Horses in the new Colony
The introduction of the horse was vital to the settlement and development of Australia, for transportation, in agriculture and industry and for communication.
In the early days horses were scarce and expensive. Military officers and free landowners rode saddle horses to set themselves apart from the lower classes. This quickly established the cult of horse ownership. Many of the horses imported into the colony were of very high quality. Rockingham, the first English thoroughbred stallion, was shipped from South Africa in the late 1790s by a young naval officer named Henry Waterhouse.

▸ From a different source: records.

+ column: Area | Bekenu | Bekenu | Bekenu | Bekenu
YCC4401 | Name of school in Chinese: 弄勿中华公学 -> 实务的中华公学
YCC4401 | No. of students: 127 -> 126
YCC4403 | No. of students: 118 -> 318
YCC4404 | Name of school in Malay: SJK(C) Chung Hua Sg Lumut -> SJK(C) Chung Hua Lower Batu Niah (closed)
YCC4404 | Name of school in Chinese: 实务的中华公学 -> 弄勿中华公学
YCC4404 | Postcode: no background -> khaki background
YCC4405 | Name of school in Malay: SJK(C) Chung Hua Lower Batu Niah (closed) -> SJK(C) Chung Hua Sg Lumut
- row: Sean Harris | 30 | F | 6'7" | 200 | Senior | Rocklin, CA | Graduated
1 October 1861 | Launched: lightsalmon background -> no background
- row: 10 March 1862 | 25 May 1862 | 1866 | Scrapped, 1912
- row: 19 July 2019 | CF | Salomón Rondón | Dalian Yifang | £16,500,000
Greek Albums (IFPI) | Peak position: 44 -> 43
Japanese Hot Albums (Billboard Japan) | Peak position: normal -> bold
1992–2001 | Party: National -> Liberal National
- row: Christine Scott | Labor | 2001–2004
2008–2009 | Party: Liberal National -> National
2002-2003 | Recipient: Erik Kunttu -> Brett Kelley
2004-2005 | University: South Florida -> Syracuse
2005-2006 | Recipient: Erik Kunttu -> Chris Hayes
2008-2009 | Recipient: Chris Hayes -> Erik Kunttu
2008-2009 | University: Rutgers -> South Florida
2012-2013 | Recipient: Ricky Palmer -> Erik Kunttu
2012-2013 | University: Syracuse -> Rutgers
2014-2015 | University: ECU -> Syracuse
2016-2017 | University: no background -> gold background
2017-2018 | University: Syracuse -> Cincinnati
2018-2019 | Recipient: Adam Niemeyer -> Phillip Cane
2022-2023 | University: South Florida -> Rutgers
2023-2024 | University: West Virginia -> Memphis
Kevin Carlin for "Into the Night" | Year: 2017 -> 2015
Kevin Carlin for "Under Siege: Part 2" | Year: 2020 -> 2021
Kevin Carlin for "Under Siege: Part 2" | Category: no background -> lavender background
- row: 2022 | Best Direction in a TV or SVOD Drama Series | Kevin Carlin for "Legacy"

After their arrival in 1810, Governor and Mrs Macquarie set an unprecedented standard in colonial horse ownership and transportation by travelling around town - and into the countryside - in a splendid carriage drawn by four horses.
Elizabeth Macquarie, 1819, unknown artist
Watercolour on ivory MIN 237
Lachlan Macquarie, 1819, unknown artist
Watercolour on ivory MIN 236
The Macquaries were passionate about their horses and commissioned convict architect, Francis Greenway, to design a large and extravagant stable building to accommodate the horses for Government House. (This building is now the New South Wales Conservatorium of Music.)
With few social activities available in Sydney, Governor Lachlan Macquarie began a new era in Australian popular culture when he approved the establishment of an annual racing carnival.
In October 1810, Governor Macquarie inaugurated the first official race meeting at the new Sydney Racecourse. Macquarie saw the racecourse as a perfect neutral meeting place for colonists of all classes: military, convict, emancipist and immigrant.
Funded by public subscription, in August 1810 soldiers of Macquarie's 73rd Regiment cleared and levelled ground on the eastern edge of the town and marked out the course. The straight commenced at the turn from Park Street into Elizabeth Street, with the grandstand (erected in 1813) and the winning post at the junction of Market and Elizabeth Street, on the present day site of St James Railway Station.